* **TEXT PROVIDED**
◇ ◇ ◇

TDP-43K145Q expressing neurons are susceptible to nuclear TDP-43 phase separation
We originally showed that TDP-43 acetylation is linked to RNA-binding deficiency, aggregation, and pathology52,53. We sought to expand these findings by exploring the behavior of acetylation-mimic TDP-43 variants in primary murine cortical neurons. We employed lentiviral vectors that encode either wild-type (TDP-43wt), acetylation-deficient (TDP-43K145R), and acetylation-mimic (TDP-43K145Q) variants to overexpress TDP-43 species in neurons, and then examined their subcellular localization by immunofluorescence microscopy. In the absence of acute cellular stress, most neurons overexpressing TDP-43K145Q showed distinct nuclear foci that were not apparent with TDP-43wt or TDP-43K145R constructs (Fig. 1a, b). When neurons were exposed to acute an oxidative stress (200µM sodium arsenite), a sensitizing trigger for TDP-43 dysfunction59–62, there was a significant increase in TDP-43 foci formation with all variants to some degree (Fig. 1a, c). The response in neurons expressing TDP-43K145Q was robust, resulting in the formation of numerous large, bright TDP-43-positive foci, as well as small TDP-43-positive nuclear puncta. These aberrant TDP-43 structures were absent from cells expressing TDP-43wt or acetylation-null TDP-43K145R, indicating that acetylation-mimic TDP-43K145Q alters TDP-43 conformation within the nucleus and sensitizes neurons to oxidative stress. By coupling high content wide-field microscopy with quantitative image analysis, we observed a three-fold increase in TDP-43 aggregation in neurons expressing TDP-43K145Q (Fig. 1c).

◇ ◇ ◇

Records from a data source:

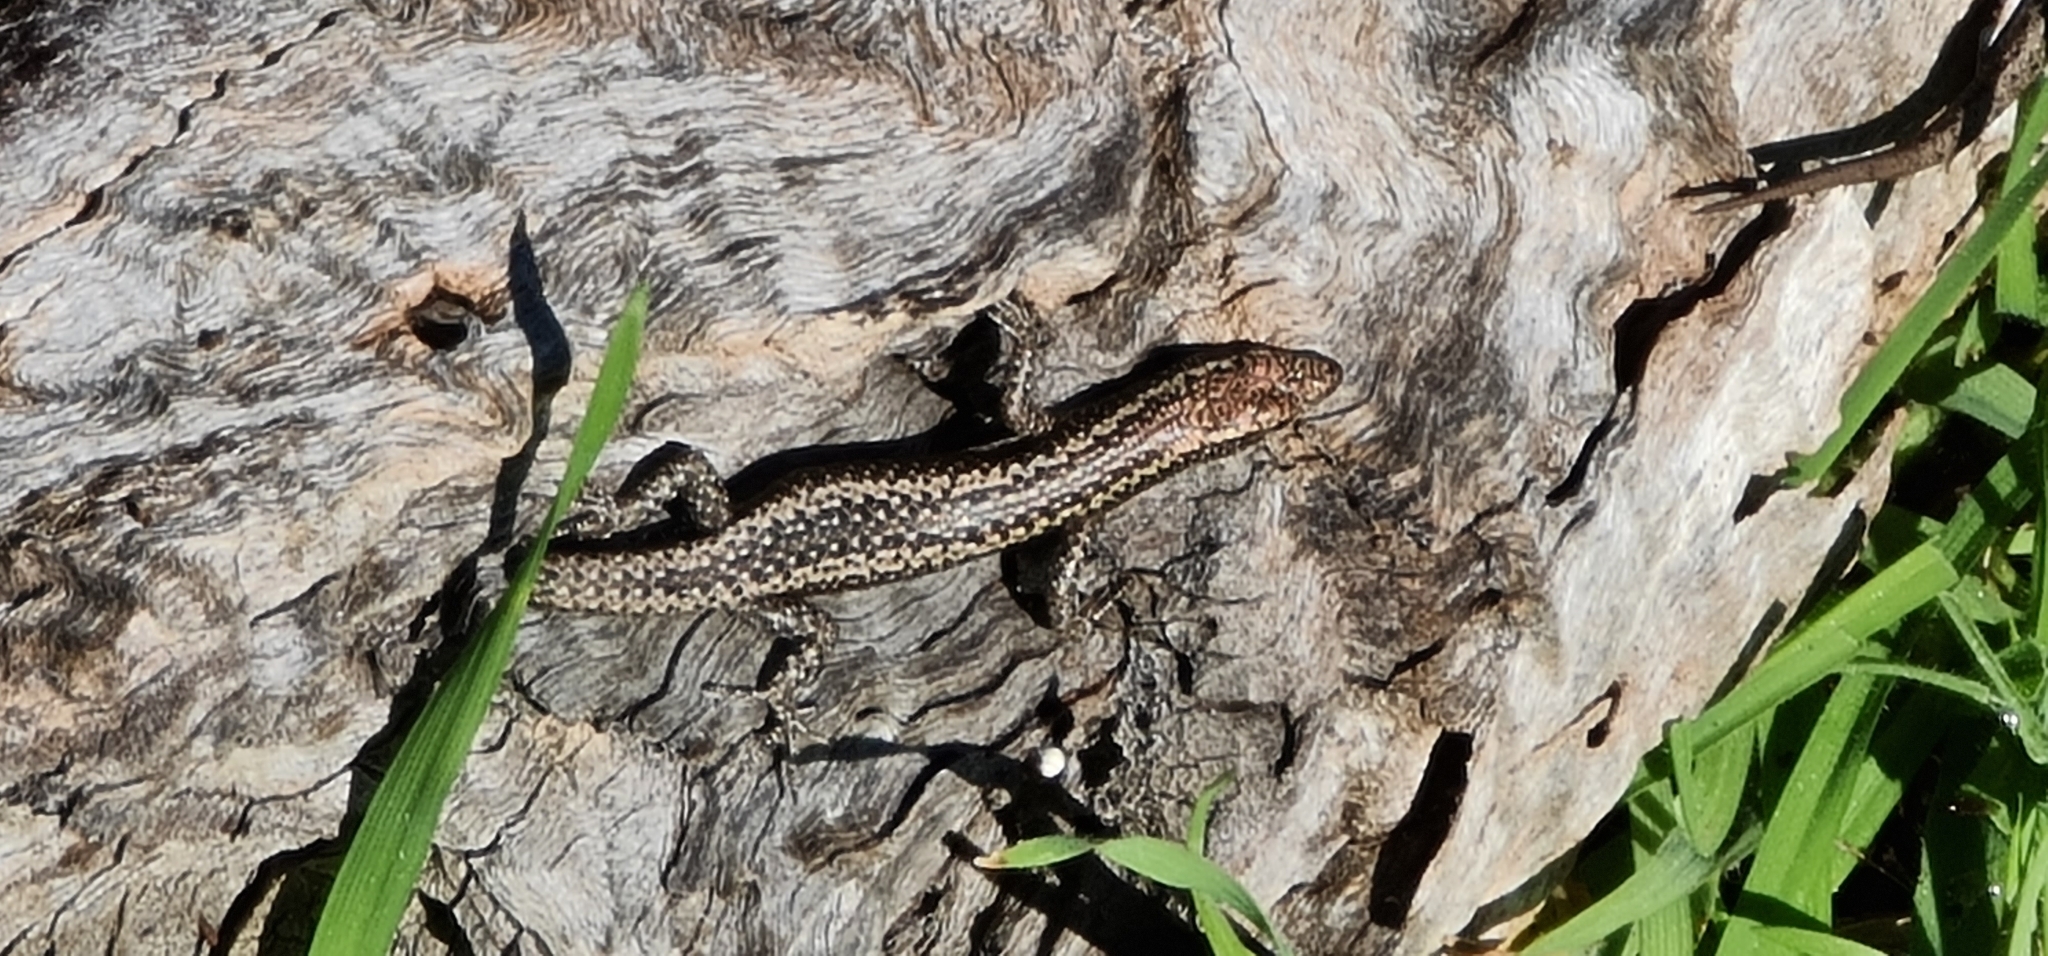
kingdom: Animalia
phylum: Chordata
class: Squamata
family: Scincidae
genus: Cryptoblepharus
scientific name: Cryptoblepharus pannosus
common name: Ragged snake-eyed skink
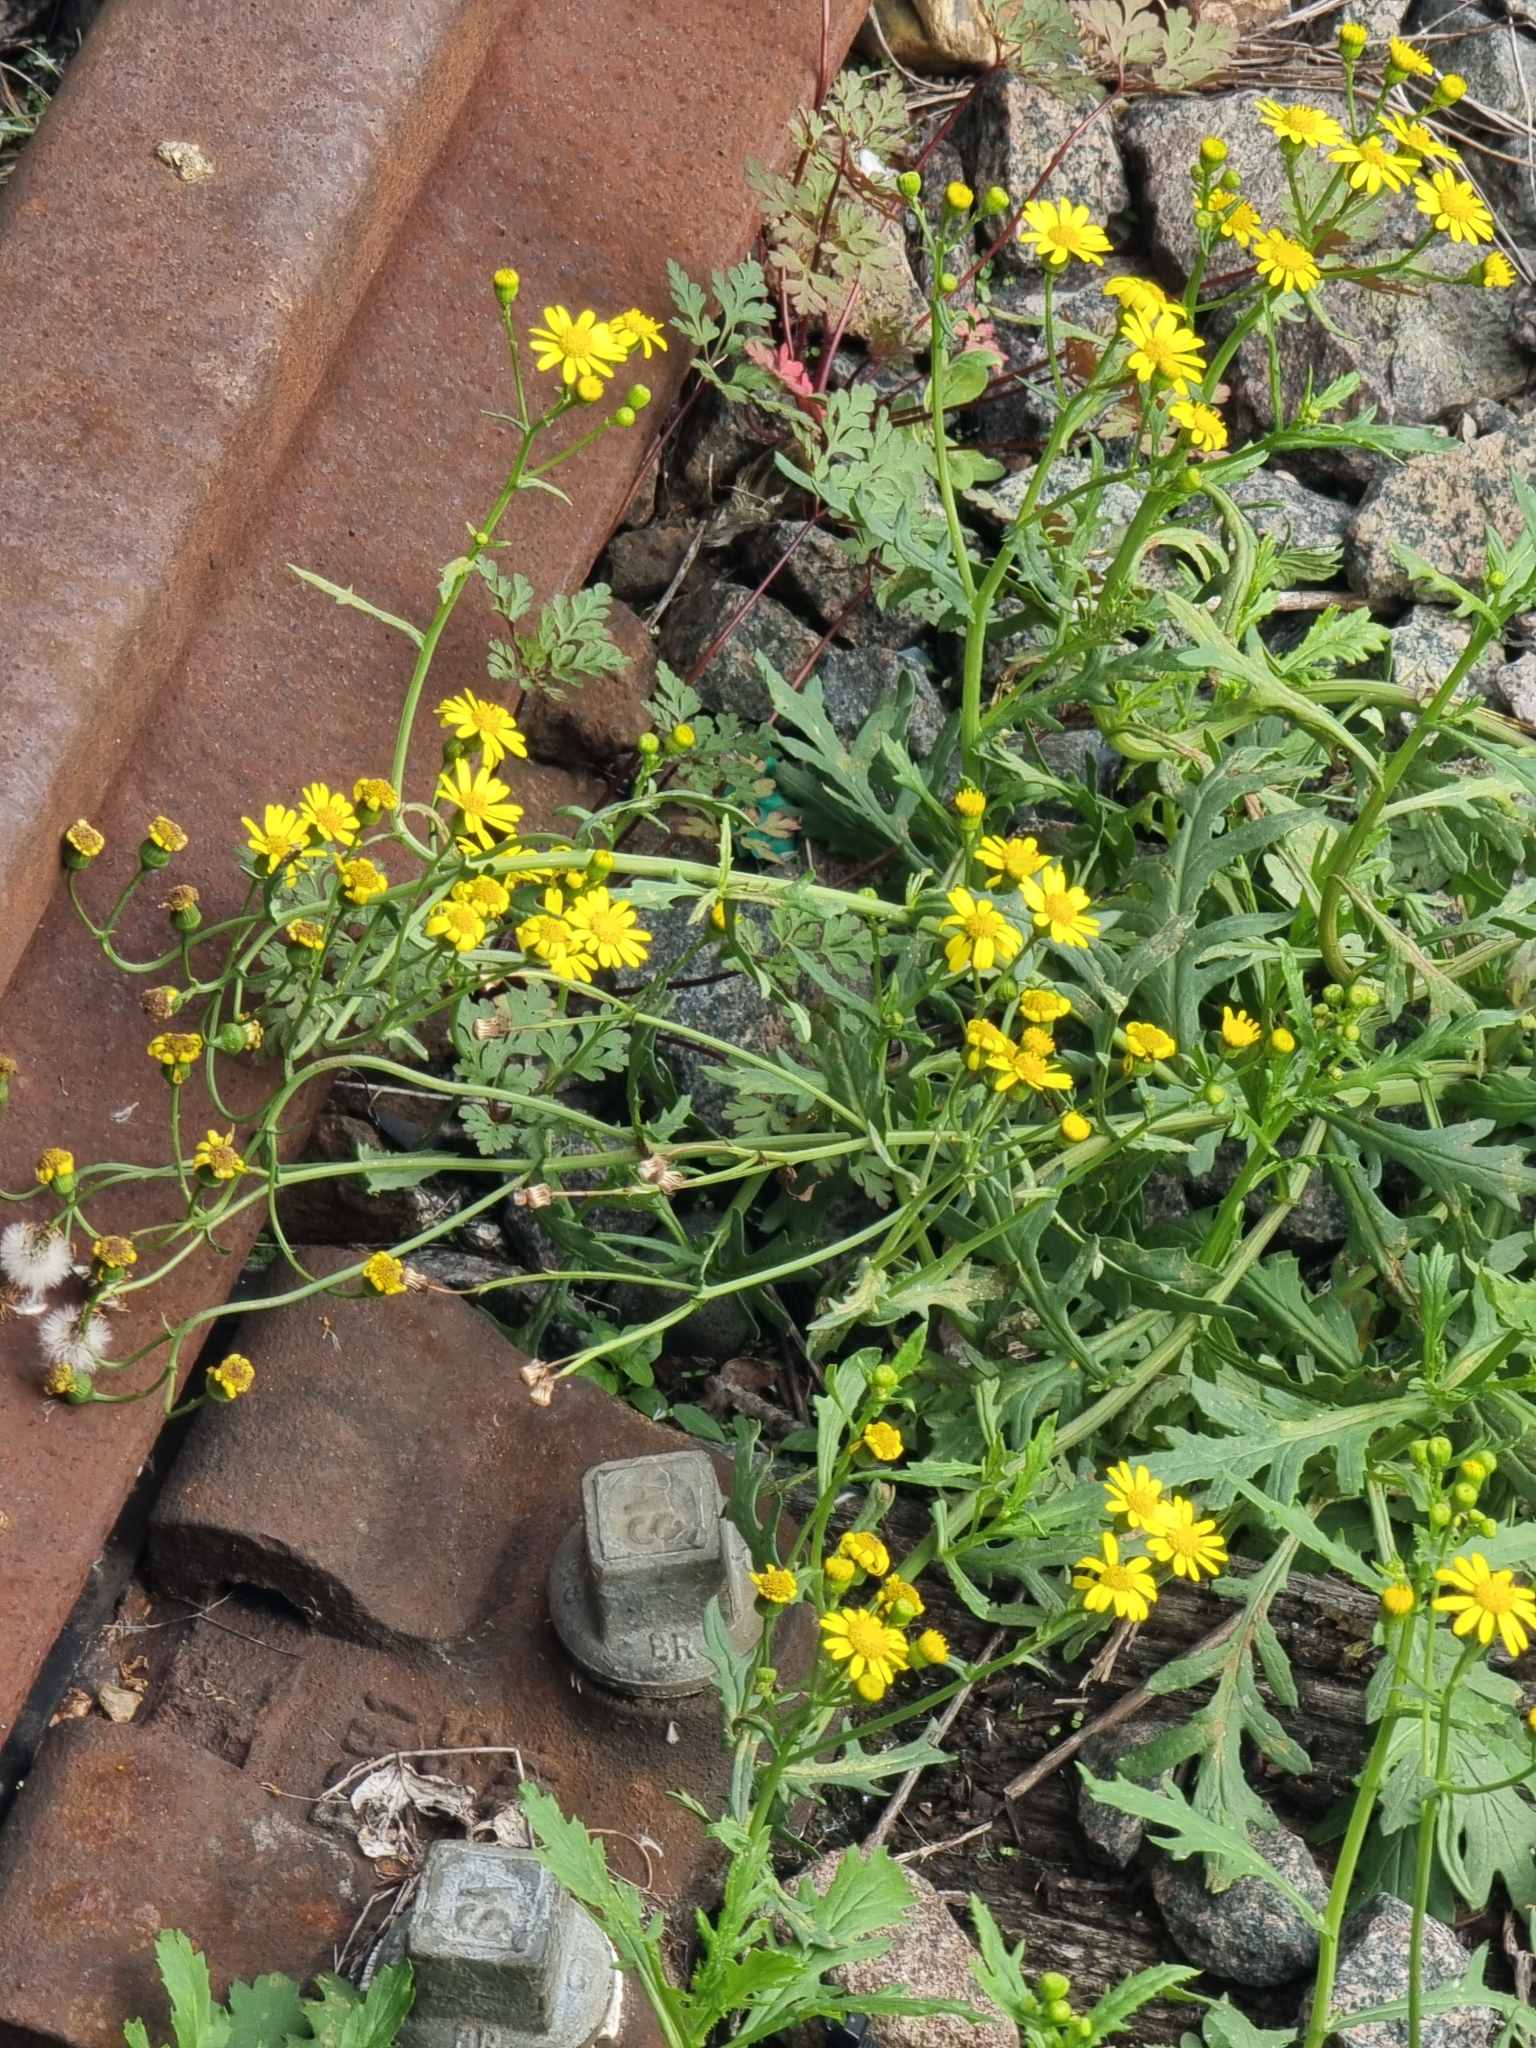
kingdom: Plantae
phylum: Tracheophyta
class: Magnoliopsida
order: Asterales
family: Asteraceae
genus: Senecio
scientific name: Senecio squalidus
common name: Oxford ragwort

◇ ◇ ◇

* **WHAT TO WORK ON**
Copy out the passage on acetylation-mimic TDP-43 in cortical neurons word for word, from its heading to its final sentence.

* **EXERCISE RESULT**
TDP-43K145Q expressing neurons are susceptible to nuclear TDP-43 phase separation
We originally showed that TDP-43 acetylation is linked to RNA-binding deficiency, aggregation, and pathology52,53. We sought to expand these findings by exploring the behavior of acetylation-mimic TDP-43 variants in primary murine cortical neurons. We employed lentiviral vectors that encode either wild-type (TDP-43wt), acetylation-deficient (TDP-43K145R), and acetylation-mimic (TDP-43K145Q) variants to overexpress TDP-43 species in neurons, and then examined their subcellular localization by immunofluorescence microscopy. In the absence of acute cellular stress, most neurons overexpressing TDP-43K145Q showed distinct nuclear foci that were not apparent with TDP-43wt or TDP-43K145R constructs (Fig. 1a, b). When neurons were exposed to acute an oxidative stress (200µM sodium arsenite), a sensitizing trigger for TDP-43 dysfunction59–62, there was a significant increase in TDP-43 foci formation with all variants to some degree (Fig. 1a, c). The response in neurons expressing TDP-43K145Q was robust, resulting in the formation of numerous large, bright TDP-43-positive foci, as well as small TDP-43-positive nuclear puncta. These aberrant TDP-43 structures were absent from cells expressing TDP-43wt or acetylation-null TDP-43K145R, indicating that acetylation-mimic TDP-43K145Q alters TDP-43 conformation within the nucleus and sensitizes neurons to oxidative stress. By coupling high content wide-field microscopy with quantitative image analysis, we observed a three-fold increase in TDP-43 aggregation in neurons expressing TDP-43K145Q (Fig. 1c).